A confirmed Ebola case in the key Democratic Republic of Congo city of Goma is a "potential game changer" in the epidemic that will be assessed by a WHO emergency response board, the UN has said.
World Health Organisation chief Tedros Adhanom Ghebreyesus and the agency's emergency chief, Mike Ryan, both sounded the alarm after an evangelical preacher fell ill in the eastern urban hub.
"The identification of the case in Goma could potentially be a game-changer," Mr Ghebreyesus told a high-level meeting in Geneva, called to refocus attention on the nearly year-old epidemic.
"We cannot be too careful," Mr Ghebreyesus said.
Goma, which has a population of around one million, is the capital of North Kivu province, the epicentre of what is now the second deadliest recorded Ebola outbreak on record.
More than 1,600 people have died since the disease was first documented in the region last 1 August.
Mr Ghebreyesus confirmed he planned to reconvene WHO's emergency advisory board to assess whether the outbreak should be declared a "public health emergency of international concern," a move that steps up the global response.

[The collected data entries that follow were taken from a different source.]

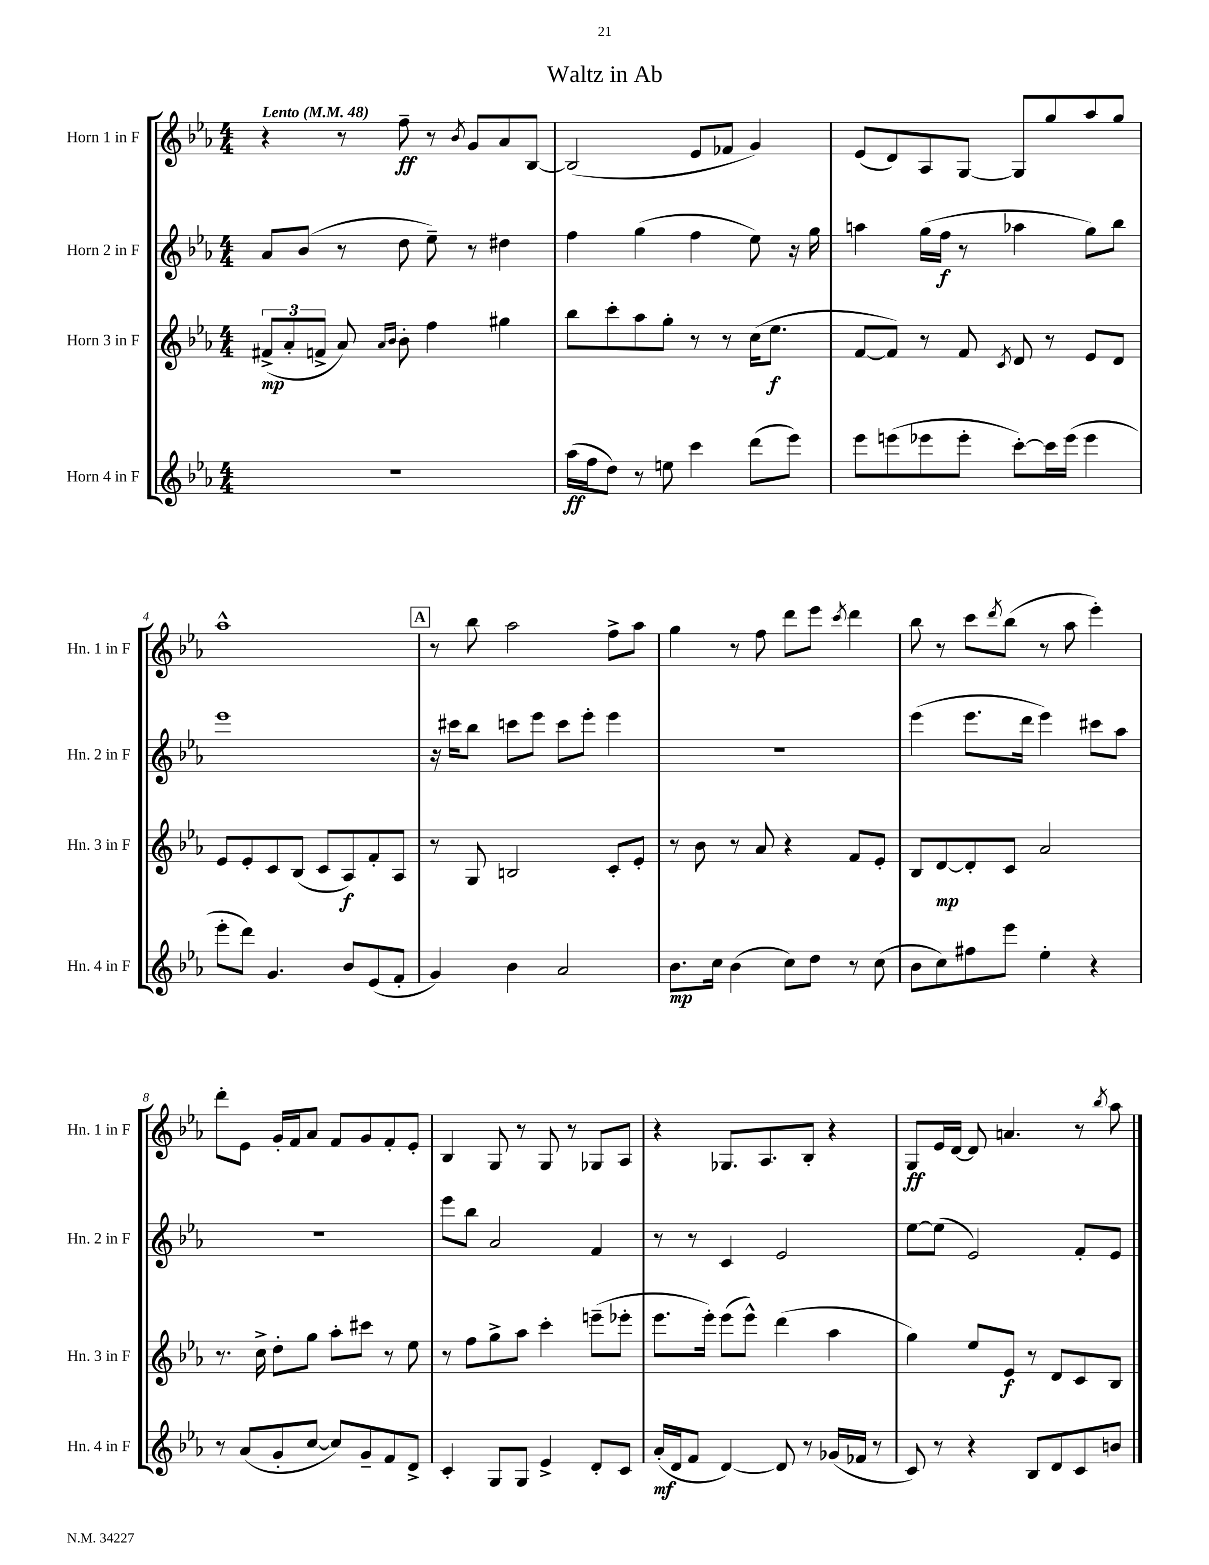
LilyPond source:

\header { title = "Waltz in Ab" }
<<
\new StaffGroup <<
\new Staff = "s0" \with { instrumentName = "Horn 1 in F" shortInstrumentName = "Hn. 1 in F" } {
    \clef treble \key ees \major \numericTimeSignature \time 4/4 \tempo "Lento" 4 = 48
    r4 r8 f''8--\ff r8 \acciaccatura { bes'8 } g'8 aes'8 bes8~ |
    bes2( ees'8 fes'8 g'4) |
    ees'8( d'8) aes8 g8~ g8 g''8 aes''8 g''8 |
    aes''1-^ |
    \mark \markup { \box "A" } r8 bes''8 aes''2 f''8-> aes''8 |
    g''4 r8 f''8 d'''8 ees'''8 \acciaccatura { c'''8 } d'''4 |
    bes''8 r8 c'''8 \acciaccatura { d'''8 } bes''8( r8 aes''8 ees'''4-.) |
    d'''8-. ees'8 g'16-. f'16 aes'8 f'8 g'8 f'8-. ees'8-. |
    bes4 g8 r8 g8 r8 ges8 aes8 |
    r4 ges8. aes8. bes8-. r4 |
    g8\ff ees'16 d'16~ d'8 a'4. r8 \acciaccatura { bes''8 } aes''8 \bar "|." |
}
\new Staff = "s1" \with { instrumentName = "Horn 2 in F" shortInstrumentName = "Hn. 2 in F" } {
    \clef treble \key ees \major \numericTimeSignature \time 4/4
    aes'8 bes'8( r8 d''8 ees''8--) r8 dis''4 |
    f''4 g''4( f''4 ees''8) r16 g''16 |
    a''4 g''16( f''16\f r8 aes''4 g''8) bes''8 |
    ees'''1 |
    \mark \markup { \box "A" } r16 cis'''16 bes''8 c'''8 ees'''8 c'''8 ees'''8-. ees'''4 |
    R1 |
    ees'''4( ees'''8. d'''16 ees'''4) cis'''8 aes''8 |
    R1 |
    ees'''8 bes''8 aes'2 f'4 |
    r8 r8 c'4 ees'2 |
    ees''8~ ees''8( ees'2) f'8-. ees'8 \bar "|." |
}
\new Staff = "s2" \with { instrumentName = "Horn 3 in F" shortInstrumentName = "Hn. 3 in F" } {
    \clef treble \key ees \major \numericTimeSignature \time 4/4
    \tuplet 3/2 { fis'8->\mp( aes'8-. f'8-> } aes'8) \grace { aes'16 bes'16 } bes'8-. f''4 gis''4 |
    bes''8 c'''8-. aes''8 g''8-. r8 r8 c''16( ees''8.\f |
    f'8~ f'8) r8 f'8 \acciaccatura { c'8 } d'8 r8 ees'8 d'8 |
    ees'8 ees'8-. c'8 bes8( c'8 aes8\f) f'8-. aes8 |
    \mark \markup { \box "A" } r8 g8 b2 c'8-. ees'8-. |
    r8 bes'8 r8 aes'8 r4 f'8 ees'8-. |
    bes8 d'8~\mp d'8-. c'8 aes'2 |
    r8. c''16-> d''8-. g''8 aes''8-. cis'''8 r8 ees''8 |
    r8 f''8 g''8-> aes''8 c'''4-. e'''8--( ees'''8-. |
    ees'''8. ees'''16-.) ees'''8( ees'''8-^) d'''4( aes''4 |
    g''4) ees''8 ees'8\f r8 d'8 c'8 bes8 \bar "|." |
}
\new Staff = "s3" \with { instrumentName = "Horn 4 in F" shortInstrumentName = "Hn. 4 in F" } {
    \clef treble \key ees \major \numericTimeSignature \time 4/4
    R1 |
    aes''16\ff( f''16 d''8) r8 e''8 c'''4 d'''8( ees'''8) |
    ees'''8 e'''8( ees'''8 ees'''8-. c'''8~-.) c'''16 ees'''16( ees'''4 |
    ees'''8-. d'''8) g'4. bes'8 ees'8( f'8-. |
    \mark \markup { \box "A" } g'4) bes'4 aes'2 |
    bes'8.\mp c''16 bes'4( c''8) d''8 r8 c''8( |
    bes'8 c''8) fis''8 ees'''8 ees''4-. r4 |
    r8 aes'8( g'8-. c''8~ c''8) g'8-- f'8 d'8-> |
    c'4-. g8 g8 ees'4-> d'8-. c'8 |
    aes'16-.\mf( d'16 f'8 d'4~) d'8 r8 ges'16( fes'16 r8 |
    c'8) r8 r4 bes8 d'8 c'8 b'8 \bar "|." |
}
>>
>>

The panel has held off making this call on three previous occasions, citing the limited risk of large-scale international spread.
But Mr Ghebreyesus explained that because Goma was a "gateway" to Africa's Great Lakes region and the wider world, the international threat level must be re-assessed.

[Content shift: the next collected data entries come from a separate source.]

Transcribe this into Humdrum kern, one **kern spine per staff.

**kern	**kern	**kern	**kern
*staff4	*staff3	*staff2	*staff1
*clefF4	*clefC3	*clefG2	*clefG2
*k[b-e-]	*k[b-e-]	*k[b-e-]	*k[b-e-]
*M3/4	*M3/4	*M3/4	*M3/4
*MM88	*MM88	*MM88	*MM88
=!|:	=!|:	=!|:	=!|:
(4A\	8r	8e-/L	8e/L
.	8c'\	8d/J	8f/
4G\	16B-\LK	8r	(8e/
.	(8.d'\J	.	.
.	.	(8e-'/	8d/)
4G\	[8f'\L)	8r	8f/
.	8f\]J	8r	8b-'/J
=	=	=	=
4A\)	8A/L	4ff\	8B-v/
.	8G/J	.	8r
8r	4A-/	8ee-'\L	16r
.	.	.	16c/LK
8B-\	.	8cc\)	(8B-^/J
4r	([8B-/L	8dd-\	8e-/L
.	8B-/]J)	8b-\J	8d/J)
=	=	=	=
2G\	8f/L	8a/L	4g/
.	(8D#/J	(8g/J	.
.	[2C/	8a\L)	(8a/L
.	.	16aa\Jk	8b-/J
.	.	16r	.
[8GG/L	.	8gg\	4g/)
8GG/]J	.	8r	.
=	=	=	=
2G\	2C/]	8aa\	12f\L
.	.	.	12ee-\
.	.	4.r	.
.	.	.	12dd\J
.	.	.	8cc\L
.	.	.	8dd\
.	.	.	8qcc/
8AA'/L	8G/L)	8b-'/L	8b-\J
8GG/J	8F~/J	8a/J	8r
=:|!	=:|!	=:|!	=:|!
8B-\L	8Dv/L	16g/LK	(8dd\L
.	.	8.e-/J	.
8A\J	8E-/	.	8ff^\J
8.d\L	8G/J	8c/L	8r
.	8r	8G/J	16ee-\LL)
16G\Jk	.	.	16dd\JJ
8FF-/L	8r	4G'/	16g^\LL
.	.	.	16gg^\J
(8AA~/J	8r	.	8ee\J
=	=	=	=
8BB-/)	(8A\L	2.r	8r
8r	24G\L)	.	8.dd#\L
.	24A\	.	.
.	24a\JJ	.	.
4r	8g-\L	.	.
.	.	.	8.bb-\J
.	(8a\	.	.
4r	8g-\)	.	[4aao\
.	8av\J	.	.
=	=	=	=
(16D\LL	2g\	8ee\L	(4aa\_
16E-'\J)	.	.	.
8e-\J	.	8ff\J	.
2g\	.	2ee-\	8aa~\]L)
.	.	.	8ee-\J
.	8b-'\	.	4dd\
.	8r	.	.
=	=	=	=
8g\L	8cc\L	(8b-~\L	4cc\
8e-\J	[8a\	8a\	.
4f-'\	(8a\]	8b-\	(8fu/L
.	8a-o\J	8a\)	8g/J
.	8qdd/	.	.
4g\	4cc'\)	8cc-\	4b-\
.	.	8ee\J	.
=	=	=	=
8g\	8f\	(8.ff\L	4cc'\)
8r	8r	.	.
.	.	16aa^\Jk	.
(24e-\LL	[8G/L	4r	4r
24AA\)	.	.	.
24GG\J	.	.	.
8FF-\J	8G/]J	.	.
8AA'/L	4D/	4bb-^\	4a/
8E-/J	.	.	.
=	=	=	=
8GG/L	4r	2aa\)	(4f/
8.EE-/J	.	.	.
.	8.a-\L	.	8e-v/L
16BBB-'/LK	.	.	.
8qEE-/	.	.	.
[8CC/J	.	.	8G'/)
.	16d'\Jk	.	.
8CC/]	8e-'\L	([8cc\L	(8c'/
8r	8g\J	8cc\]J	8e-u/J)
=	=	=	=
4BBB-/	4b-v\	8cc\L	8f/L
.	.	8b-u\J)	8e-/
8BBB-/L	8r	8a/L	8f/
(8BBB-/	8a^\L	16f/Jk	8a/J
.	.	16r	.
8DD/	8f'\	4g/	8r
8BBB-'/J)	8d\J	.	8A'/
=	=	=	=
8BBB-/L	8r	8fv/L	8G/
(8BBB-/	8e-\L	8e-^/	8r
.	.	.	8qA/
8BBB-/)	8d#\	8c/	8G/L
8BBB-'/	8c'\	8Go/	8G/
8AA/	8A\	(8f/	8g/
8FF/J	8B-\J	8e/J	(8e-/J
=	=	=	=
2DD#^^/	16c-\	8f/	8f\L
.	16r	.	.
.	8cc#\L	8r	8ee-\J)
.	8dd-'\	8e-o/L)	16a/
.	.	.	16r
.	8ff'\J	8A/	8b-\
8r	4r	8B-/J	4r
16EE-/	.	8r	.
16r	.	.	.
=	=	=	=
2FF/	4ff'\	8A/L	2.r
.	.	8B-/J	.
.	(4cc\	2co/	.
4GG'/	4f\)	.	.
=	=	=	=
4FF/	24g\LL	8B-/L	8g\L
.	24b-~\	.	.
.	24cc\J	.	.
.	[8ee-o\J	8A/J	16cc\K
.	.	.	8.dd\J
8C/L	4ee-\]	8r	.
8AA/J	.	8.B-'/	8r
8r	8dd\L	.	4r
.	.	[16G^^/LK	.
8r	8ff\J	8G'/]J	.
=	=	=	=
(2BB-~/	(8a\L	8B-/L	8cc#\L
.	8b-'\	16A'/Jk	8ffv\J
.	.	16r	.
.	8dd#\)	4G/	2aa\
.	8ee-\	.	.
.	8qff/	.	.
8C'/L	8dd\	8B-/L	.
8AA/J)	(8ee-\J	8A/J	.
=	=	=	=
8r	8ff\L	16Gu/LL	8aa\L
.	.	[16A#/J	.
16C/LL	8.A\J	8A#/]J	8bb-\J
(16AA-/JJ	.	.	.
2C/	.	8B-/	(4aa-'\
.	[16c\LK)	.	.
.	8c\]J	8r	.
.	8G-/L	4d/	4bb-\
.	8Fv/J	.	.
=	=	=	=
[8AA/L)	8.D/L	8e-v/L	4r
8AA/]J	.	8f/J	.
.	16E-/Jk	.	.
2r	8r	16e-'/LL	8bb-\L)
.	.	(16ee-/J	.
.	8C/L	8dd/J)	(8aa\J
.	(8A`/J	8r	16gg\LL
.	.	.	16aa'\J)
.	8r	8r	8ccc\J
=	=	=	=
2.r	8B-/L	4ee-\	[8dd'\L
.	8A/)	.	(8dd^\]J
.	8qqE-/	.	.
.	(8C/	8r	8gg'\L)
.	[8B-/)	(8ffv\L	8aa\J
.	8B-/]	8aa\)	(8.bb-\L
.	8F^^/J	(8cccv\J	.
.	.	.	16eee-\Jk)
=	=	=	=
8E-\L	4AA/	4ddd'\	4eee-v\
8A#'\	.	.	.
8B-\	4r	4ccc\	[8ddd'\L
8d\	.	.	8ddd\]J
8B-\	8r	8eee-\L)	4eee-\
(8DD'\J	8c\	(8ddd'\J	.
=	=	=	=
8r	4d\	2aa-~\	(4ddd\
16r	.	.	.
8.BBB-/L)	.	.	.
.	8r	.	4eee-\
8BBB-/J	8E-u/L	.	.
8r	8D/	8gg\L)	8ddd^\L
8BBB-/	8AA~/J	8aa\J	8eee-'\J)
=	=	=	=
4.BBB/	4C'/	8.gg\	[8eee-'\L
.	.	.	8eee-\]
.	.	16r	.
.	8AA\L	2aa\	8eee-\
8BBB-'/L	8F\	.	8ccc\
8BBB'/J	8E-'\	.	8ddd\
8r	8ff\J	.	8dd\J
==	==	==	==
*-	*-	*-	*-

The Goma patient has been described as a pastor who had been on a trip to another town, Butembo, one of the places hardest hit by the outbreak.
There, he preached at seven churches and regularly touched worshippers, "including the sick," the DRC's health ministry has said.

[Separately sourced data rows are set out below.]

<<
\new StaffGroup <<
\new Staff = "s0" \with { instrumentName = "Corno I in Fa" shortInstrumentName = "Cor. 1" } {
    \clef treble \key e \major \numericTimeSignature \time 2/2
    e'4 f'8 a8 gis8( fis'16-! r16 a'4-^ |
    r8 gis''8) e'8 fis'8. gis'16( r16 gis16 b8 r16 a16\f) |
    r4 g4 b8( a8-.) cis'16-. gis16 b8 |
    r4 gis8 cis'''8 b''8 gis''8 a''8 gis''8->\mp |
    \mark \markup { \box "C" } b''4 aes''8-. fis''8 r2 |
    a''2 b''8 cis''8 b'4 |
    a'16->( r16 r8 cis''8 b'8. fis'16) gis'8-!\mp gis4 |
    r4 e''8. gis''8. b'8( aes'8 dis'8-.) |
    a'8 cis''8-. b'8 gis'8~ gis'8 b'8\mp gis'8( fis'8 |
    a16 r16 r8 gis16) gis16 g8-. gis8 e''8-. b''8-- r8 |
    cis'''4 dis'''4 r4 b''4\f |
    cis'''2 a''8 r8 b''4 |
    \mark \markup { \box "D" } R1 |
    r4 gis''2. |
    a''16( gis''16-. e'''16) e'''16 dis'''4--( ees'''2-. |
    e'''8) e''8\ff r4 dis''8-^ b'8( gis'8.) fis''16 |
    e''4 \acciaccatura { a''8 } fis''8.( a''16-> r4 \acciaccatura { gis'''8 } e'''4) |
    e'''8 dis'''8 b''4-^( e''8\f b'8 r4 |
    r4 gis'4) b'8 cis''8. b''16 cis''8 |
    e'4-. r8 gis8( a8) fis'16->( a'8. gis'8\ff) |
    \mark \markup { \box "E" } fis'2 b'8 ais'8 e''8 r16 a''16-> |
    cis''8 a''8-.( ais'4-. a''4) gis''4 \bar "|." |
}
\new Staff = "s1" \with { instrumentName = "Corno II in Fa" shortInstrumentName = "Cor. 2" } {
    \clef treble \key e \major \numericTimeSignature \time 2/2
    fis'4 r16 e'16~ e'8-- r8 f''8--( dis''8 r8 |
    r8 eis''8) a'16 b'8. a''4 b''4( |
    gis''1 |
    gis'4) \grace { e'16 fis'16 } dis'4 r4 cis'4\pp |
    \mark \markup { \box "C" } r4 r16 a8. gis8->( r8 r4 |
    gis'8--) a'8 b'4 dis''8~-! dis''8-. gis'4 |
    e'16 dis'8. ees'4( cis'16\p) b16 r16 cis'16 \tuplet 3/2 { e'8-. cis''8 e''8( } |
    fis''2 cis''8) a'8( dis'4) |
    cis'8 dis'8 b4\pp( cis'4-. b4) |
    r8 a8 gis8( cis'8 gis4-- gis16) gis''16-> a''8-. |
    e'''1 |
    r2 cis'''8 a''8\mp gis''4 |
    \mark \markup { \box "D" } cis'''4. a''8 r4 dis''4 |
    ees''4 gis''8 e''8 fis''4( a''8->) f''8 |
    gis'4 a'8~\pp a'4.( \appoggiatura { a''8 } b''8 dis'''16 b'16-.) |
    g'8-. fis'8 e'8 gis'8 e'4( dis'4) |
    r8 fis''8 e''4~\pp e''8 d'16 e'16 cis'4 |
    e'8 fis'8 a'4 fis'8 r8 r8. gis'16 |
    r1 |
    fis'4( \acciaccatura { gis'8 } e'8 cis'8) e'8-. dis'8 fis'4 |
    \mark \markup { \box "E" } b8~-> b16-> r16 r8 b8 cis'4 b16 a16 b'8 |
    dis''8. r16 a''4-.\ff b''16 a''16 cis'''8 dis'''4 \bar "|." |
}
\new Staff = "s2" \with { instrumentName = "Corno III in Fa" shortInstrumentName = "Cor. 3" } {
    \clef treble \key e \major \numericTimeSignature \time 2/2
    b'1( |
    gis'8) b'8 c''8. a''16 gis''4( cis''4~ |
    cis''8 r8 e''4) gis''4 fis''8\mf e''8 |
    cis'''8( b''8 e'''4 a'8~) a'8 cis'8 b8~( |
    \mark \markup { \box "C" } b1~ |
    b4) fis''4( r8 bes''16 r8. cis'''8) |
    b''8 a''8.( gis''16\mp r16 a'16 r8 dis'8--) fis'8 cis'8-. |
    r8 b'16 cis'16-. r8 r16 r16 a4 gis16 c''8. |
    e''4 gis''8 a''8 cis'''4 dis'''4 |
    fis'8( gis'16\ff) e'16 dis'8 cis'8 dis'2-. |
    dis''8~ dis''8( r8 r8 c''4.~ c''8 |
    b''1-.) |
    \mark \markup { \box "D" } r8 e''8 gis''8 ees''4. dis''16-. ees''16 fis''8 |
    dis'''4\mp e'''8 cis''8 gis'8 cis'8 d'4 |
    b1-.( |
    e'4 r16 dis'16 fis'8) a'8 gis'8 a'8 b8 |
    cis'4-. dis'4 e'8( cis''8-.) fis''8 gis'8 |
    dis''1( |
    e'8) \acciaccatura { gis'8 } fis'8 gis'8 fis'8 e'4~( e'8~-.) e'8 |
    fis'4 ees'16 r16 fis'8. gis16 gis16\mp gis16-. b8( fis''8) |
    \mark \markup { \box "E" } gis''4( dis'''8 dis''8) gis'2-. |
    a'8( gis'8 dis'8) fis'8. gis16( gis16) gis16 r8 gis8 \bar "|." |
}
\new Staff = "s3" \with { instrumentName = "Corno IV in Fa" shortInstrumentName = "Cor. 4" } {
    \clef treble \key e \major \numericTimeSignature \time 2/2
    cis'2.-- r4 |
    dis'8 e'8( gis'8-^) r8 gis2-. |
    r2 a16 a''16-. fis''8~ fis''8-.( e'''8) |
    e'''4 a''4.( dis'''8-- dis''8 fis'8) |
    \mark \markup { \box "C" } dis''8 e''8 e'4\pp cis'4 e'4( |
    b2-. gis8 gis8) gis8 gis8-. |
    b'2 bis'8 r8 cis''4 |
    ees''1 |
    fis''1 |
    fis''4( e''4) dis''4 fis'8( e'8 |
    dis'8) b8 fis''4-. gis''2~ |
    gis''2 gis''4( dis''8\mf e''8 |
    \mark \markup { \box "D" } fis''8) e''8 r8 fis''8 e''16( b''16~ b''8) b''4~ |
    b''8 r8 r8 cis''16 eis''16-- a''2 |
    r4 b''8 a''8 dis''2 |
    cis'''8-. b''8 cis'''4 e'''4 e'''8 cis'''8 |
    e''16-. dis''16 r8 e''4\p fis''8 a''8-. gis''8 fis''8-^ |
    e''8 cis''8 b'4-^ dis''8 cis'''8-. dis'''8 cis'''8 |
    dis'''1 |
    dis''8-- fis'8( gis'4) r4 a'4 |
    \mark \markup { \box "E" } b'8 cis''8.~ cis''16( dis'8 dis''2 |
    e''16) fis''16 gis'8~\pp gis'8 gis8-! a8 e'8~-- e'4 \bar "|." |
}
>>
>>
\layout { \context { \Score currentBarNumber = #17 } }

Mr Ryan told reporters that 60 people who had contact with the preacher had been identified so far.
"We are dealing with the 60 contacts we have now," he said.
"We have found and vaccinated 30, and hopefully we will have (vaccinated) the other 30 in the next 24 hours," Mr Ryan said.
The Geneva meeting was largely focused on mobilising further funds to combat the outbreak.
UN humanitarian chief Mark Lowcock stressed that the donor response was not meeting needs on the ground and an upcoming funding appeal would surpass the €133m the UN asked for in February to cover the ensuing six months.
"We need to be honest with ourselves about the real cost of getting to zero cases," Mr Lowcock said.
British international development secretary, Rory Stewart, pledged another €56m, while chastising donors who have been reluctant to step up.
"What I've noticed going around the world trying to get people in this room to contribute is there are a lot of very intellectual, sophisticated reasons that international donors give on why they don't want to give any more money," Mr Stewart said.
"Yes, it's complex, yes it's very difficult, yes, the root causes (of instability in DRC) are difficult to address, but we are in a very, very fragile situation," he said.
"We are going to need considerably more investment if we are to get down to zero in eastern DRC."
The latest Ebola outbreak in eastern Democratic Republic of Congo has so far killed 1,655 people and 694 have been cured, according to a health ministry bulletin in the last few days.
It said 160,239 people had vaccinated.
The World Health Organisation had initially voiced hope it would be able to contain the highly contagious haemorrhagic fever, thanks in part to the new vaccine.
But efforts to tackle the crisis have been hampered both by militia attacks on treatment centres, in which some staff have been killed, and by the hostility of some local people to the medical teams.
Insecurity in the restive region, including a long-standing presence of various rebel groups in Ituri and North Kivu, has also made it difficult for health workers to access those who might have come into contact with Ebola.